An expo like the Computex enables us to directly speak with a number of corporate managers and thus to have some rather interesting and frank discussions. It has been some time that Nvidia’s very aggressive strategy in the high end segment has posed problems for numerous partners. We therefore broached the subject with each of them and most did not hold back their criticism.
There has been an infernal pace of new product releases and the launches of temporary "stopgap" cards (like the GX2 models that were until the new high end arrived) which aren’t always too successful and still require the renewing product lines. This prevents graphic card manufacturers from setting themselves apart and innovating in this domain.
Product lives are so short that developing something different in this segment means the risk it will arrive on the market when a new high end has already been launched or it will be so late that its product life will be ridiculously short. Nvidia intends to control everything on these products and besides adding their own logo and begging for sufficient allocations of successful products, they are simple spectators. And here is another problem; Nvidia uses the low availability of successful products (like the future GeForce GTX 200) to force its partners to follow pace.
For several weeks now, different partners have told us the situation has become even more complex for the launch of the GeForce GTX 200 because this time Nvidia isn’t simply deciding on the allocations on a case by case basis per partner but also is choosing the countries in which they are authorized to sell the cards they receive. Thus, certain manufacturers do not have the right to sell these high end cards in France, for example.

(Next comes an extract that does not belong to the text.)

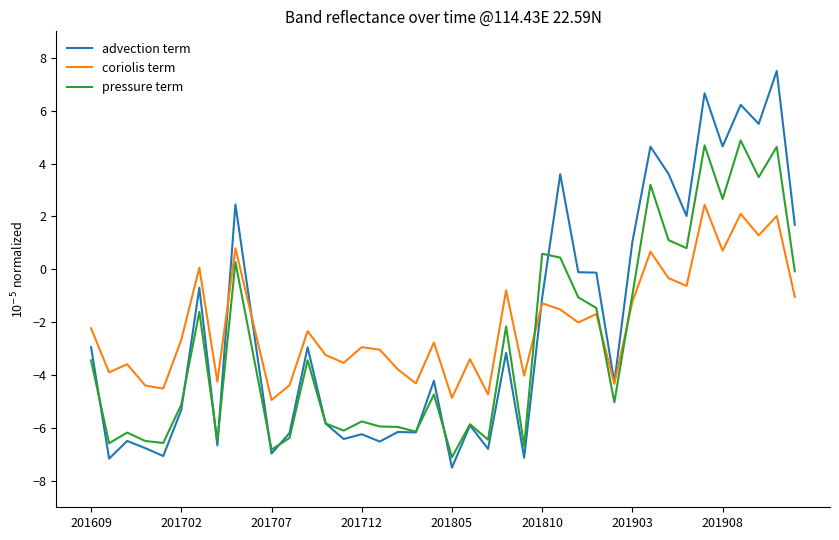

True or false: pressure term has more than 0 interior local peaks.

True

For Nvidia, reinforcing its control was necessary given the low availability available at the launch date in order to assure that there would be cards in all countries. Otherwise, partners could have concentrated on the countries that interested them the most and thereby leaving other regions sulking and critical with just a ‘’paper release’’ of the GeForce GTX 200. However, this mismanagement is unacceptable for some which are clearly not happy.

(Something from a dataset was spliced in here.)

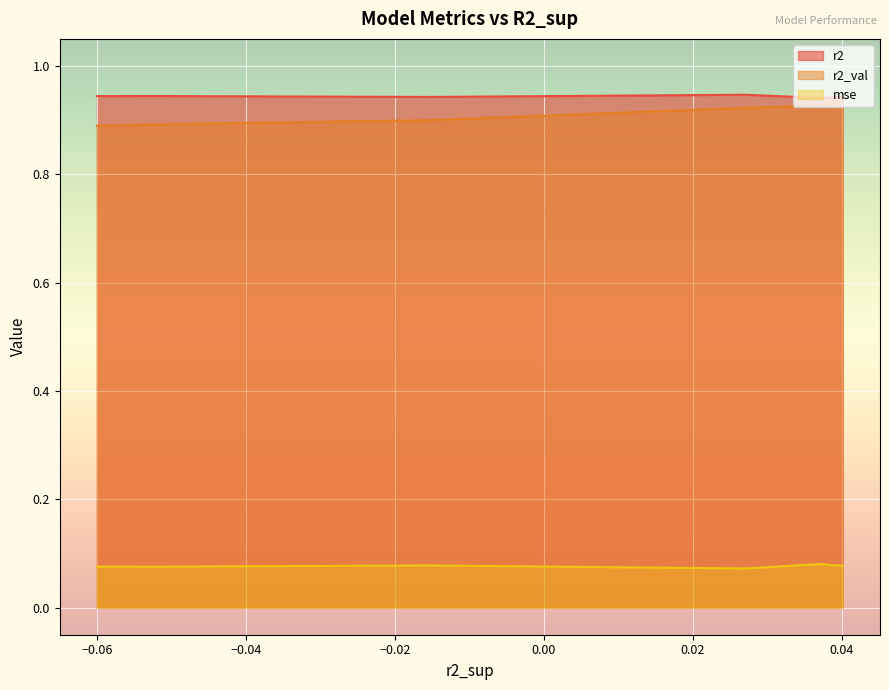

Which series has the largest total across all categories?

r2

On the other hand, some have benefited from this strategy and are rubbing their hands together. Besides the reason mentioned by Nvidia, it’s obvious that those who play the game the best and have a well established brand are favored. For Nvidia, this involves building loyalty with its most significant partners for each market and limiting competition in order that there are larger profit margins. In the long term, the strategy means reducing the number of partners or keeping them in certain markets. Even if at a recent press conference organized by Nvidia, its CEO Jen Hsun Huang maintained (in beating around the bush) that this was not at all the case, no one is ignorant, especially Nvidia’s ‘’partners’’.
So this group is becoming more and more irate with Nvidia; however, they say that despite everything the success of the GeForce is still the biggest reason for not jumping ship. Nividia knows this very well and is therefore not afraid to be aggressive. Ironically, some are thinking that they could offer better products and make more money if competition from AMD was better.